QUESTIONS ON THE MATERIAL ::
(1) Return the passage of the PCI host bridge email from "Ok, that would" to "past (for MIPS).", copied word for word.
(2) In the PCI host bridge email, which Apple machines are said to have used the same host bridge trick?

EXCERPT PROVIDED ::
= = = = = = =
[PATCH v2 3/3] PCI: ARM: add support for generic PCI host controller

Arnd Bergmann arnd at arndb.de
Tue Feb 18 13:25:35 EST 2014


On Tuesday 18 February 2014 10:41:25 Jason Gunthorpe wrote:
> On Sat, Feb 15, 2014 at 02:03:26PM +0100, Arnd Bergmann wrote:
> 
> > Can anyone with more experience on the subject than me (Bjorn,
> > Russell, Jason, ...) think of a reason why we would not want to
> > just use a new domain for every host bridge we find?
> 
> I personaly think we can safely move away from stuffing multiple host
> bridges into a single domain for DT cases. The reasons for doing this
> have long since been superseded.

Ok, that would definitely be the simplest answer. :)

> As far as I know the host bridge stuffing is something that was
> created before domains to solve the problem on embedded of multiple
> PCI host bridges on a SOC/System Controller. I know I have used it
> that way in the distant past (for MIPS).

Apple have also used the same trick on their G5 Macs, presumably
to simplify things for OS9 and OS-X, but even at the time making
it harder for Linux.
= = = = = = =
DATASET RECORDS ::

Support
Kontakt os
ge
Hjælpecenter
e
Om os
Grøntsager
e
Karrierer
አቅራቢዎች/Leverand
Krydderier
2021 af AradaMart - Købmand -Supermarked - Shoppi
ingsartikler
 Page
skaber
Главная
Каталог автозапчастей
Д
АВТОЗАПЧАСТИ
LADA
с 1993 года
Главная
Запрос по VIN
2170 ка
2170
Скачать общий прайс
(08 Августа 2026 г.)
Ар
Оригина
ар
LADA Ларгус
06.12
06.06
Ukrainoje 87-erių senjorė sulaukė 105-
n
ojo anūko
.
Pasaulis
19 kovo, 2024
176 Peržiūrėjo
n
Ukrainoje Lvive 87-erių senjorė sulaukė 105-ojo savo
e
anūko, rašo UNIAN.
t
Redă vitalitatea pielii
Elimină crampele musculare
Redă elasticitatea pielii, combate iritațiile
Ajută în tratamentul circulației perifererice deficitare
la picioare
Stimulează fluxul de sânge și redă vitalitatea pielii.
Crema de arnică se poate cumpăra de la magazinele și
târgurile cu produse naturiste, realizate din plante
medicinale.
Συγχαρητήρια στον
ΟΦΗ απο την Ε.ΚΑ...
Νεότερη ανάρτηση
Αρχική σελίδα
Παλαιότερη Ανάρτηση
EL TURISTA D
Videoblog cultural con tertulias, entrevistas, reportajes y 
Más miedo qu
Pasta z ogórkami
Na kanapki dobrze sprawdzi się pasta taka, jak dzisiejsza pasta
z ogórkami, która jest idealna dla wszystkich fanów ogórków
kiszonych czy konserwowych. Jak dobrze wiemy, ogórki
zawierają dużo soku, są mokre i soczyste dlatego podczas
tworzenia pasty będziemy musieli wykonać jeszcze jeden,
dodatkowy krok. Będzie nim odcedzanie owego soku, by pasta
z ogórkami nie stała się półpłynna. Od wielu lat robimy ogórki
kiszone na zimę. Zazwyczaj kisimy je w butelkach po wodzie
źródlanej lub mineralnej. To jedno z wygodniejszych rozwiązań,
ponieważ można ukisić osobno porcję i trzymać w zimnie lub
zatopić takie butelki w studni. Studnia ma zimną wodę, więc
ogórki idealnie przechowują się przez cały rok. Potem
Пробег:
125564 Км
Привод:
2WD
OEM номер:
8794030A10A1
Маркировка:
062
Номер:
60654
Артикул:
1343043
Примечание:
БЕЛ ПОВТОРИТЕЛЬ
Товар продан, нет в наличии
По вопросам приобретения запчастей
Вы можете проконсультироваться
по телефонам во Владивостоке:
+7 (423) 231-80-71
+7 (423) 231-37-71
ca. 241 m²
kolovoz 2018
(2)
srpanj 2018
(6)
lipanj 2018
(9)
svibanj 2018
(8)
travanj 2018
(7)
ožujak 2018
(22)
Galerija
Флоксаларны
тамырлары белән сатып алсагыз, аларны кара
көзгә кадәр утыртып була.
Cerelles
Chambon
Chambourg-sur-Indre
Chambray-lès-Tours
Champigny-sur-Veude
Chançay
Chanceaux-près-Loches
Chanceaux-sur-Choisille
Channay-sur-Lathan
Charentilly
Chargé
= = = = = = =
ANSWERS TO THE EXERCISE ::
(1)
Ok, that would definitely be the simplest answer. :)

> As far as I know the host bridge stuffing is something that was
> created before domains to solve the problem on embedded of multiple
> PCI host bridges on a SOC/System Controller. I know I have used it
> that way in the distant past (for MIPS).

(2) Apple's G5 Macs.